### PASSAGE PROVIDED
It would not have reached that far upstream.


----------



## riverrunner5891 (Mar 8, 2012)

405z06 - GREAT image you posted there. That should clear up a lot of questions.

Seth - Yes, as the image there posted shows, Meramec Springs would have certainly been saved and still a great trout fishing attraction. The biggest loss in my opinion would be Onadoga Cave and the Park there in Leasburg. Other than that, folks who enjoy the river and fishing it would still have from the State Park at 185 Bridge all the way down...plus this part of the river would most certianly have become a bit less shallow as the flow of water would now be regulated and constant instead of soley dependent on rainfall. I have a feeling most of the canoe/raft companies would have moved down river towards the Stanton/St. Clair areas. Oh well...I don't think it will ever happen in my lifetime, there has been talk of re-addressing the issue and putting it up for vote, but I still think there is too much money at the Ozarks at stake that it would never make it that far. We will just keep enjoying our beautiful little river until it gets so wide and filled up with gravel that we can drive our trucks down it instead of our boats :lol:


----------



## Brian J (Mar 8, 2012)

riverrunner5891 said:


> 405z06 - GREAT image you posted there. That should clear up a lot of questions.
> 
> Seth - Yes, as the image there posted shows, Meramec Springs would have certainly been saved and still a great trout fishing attraction. The biggest loss in my opinion would be Onadoga Cave and the Park there in Leasburg. Other than that, folks who enjoy the river and fishing it would still have from the State Park at 185 Bridge all the way down...plus this part of the river would most certianly have become a bit less shallow as the flow of water would now be regulated and constant instead of soley dependent on rainfall. I have a feeling most of the canoe/raft companies would have moved down river towards the Stanton/St. Clair areas. Oh well...I don't think it will ever happen in my lifetime, there has been talk of re-addressing the issue and putting it up for vote, but I still think there is too much money at the Ozarks at stake that it would never make it that far. We will just keep enjoying our beautiful little river until it gets so wide and filled up with gravel that we can drive our trucks down it instead of our boats :lol:




Here is a link to an article regarding the dam project that is definitely worth reading. https://www.rollanet.org/~conorw/cwome/article69&70combined.htm 

As one can see by reading this information, the Meramec Basin Project was not just one lake but a series of lakes that would have forever changed not only the Meramec, but the Big River and the Bourbeuse as well. 

I think that it should also be noted that the non-binding referendum placed on the election ballot by petition and voted on by residents of the 12 counties surrounding the lake project area on August 8, 1978 showed that 64 percent of voters were against the construction of the dam and lake. As a result, then president Ronald Reagan signed a bill de-authorizing the project, thus making it the only Corps lake project to ever be turned down by voters. 

Regarding the notion that the lake would have been used to create hydroelectric power. Can you direct me to information regarding this? All that I can find regarding the matter says that the original intention of the dam was for flood control only and that only after opposition to the dam began to mount did the Corps suggest the notion that it could be use to create electricity as well.

### ACTIONS TO TAKE
1. In the forum thread about the Meramec dam project, what share of voters opposed building the dam and lake in the August 8, 1978 referendum?
2. According to the forum thread about the Meramec dam project, why would the river from the State Park at 185 Bridge downstream have become less shallow if the dam had been built?

### SOURCE MATERIAL
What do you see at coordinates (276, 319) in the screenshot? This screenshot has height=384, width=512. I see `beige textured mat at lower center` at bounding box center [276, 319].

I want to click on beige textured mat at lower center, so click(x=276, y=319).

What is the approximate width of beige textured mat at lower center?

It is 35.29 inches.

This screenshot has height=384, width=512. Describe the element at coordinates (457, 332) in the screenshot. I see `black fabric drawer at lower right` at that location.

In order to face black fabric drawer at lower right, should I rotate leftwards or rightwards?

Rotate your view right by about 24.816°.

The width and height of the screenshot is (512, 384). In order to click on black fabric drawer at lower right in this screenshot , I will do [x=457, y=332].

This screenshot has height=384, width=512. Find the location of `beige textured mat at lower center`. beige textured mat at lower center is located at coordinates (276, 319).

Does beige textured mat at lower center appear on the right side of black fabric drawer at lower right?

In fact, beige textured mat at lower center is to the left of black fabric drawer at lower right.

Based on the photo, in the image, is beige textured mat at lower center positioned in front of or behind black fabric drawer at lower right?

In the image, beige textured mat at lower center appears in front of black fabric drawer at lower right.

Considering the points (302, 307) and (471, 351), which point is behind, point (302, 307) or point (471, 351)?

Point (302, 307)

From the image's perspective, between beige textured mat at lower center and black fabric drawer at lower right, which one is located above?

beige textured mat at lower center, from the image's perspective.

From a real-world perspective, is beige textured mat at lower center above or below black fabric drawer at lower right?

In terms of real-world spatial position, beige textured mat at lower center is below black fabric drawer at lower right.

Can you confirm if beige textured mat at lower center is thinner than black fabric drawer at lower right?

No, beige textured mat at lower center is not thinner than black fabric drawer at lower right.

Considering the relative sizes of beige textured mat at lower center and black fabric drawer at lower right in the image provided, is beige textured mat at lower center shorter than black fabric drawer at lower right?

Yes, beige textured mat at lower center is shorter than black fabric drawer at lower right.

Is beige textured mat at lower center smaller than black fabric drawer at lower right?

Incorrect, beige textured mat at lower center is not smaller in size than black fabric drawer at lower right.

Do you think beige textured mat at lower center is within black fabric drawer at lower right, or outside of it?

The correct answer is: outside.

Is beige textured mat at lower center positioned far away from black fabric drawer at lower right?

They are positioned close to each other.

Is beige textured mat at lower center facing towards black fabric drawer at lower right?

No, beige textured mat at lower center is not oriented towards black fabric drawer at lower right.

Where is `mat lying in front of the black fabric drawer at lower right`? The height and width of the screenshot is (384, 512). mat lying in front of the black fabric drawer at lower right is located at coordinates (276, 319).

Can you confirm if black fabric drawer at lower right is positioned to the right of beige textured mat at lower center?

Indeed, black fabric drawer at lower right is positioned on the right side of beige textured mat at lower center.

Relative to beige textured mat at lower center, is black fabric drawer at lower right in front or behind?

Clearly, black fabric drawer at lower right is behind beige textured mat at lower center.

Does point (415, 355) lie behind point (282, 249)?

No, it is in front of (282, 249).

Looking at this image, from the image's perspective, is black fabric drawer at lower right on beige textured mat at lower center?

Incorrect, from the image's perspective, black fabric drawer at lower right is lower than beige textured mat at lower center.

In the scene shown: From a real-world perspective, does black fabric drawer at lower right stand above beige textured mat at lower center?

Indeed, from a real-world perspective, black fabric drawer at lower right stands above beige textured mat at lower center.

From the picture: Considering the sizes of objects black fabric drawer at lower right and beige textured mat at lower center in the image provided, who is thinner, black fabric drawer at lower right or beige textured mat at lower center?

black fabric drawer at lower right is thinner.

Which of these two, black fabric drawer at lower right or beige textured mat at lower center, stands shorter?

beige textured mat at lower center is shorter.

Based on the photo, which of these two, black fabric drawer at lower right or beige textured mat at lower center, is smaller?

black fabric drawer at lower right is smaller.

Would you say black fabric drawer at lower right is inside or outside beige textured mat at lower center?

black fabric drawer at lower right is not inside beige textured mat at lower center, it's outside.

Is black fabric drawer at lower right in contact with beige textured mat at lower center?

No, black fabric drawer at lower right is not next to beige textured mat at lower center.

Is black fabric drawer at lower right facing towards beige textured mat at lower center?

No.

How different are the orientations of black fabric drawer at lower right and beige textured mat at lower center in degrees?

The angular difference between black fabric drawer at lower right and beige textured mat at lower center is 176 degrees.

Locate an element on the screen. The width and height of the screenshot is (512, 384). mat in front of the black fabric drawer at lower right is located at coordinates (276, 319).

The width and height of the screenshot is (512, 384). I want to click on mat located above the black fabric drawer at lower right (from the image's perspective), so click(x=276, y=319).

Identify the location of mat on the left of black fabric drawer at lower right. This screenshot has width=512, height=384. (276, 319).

### ANSWERS TO THIS EXERCISE
1. 64 percent

2. The dam would have regulated the river's flow and kept it constant. The water level would then no longer depend solely on rainfall.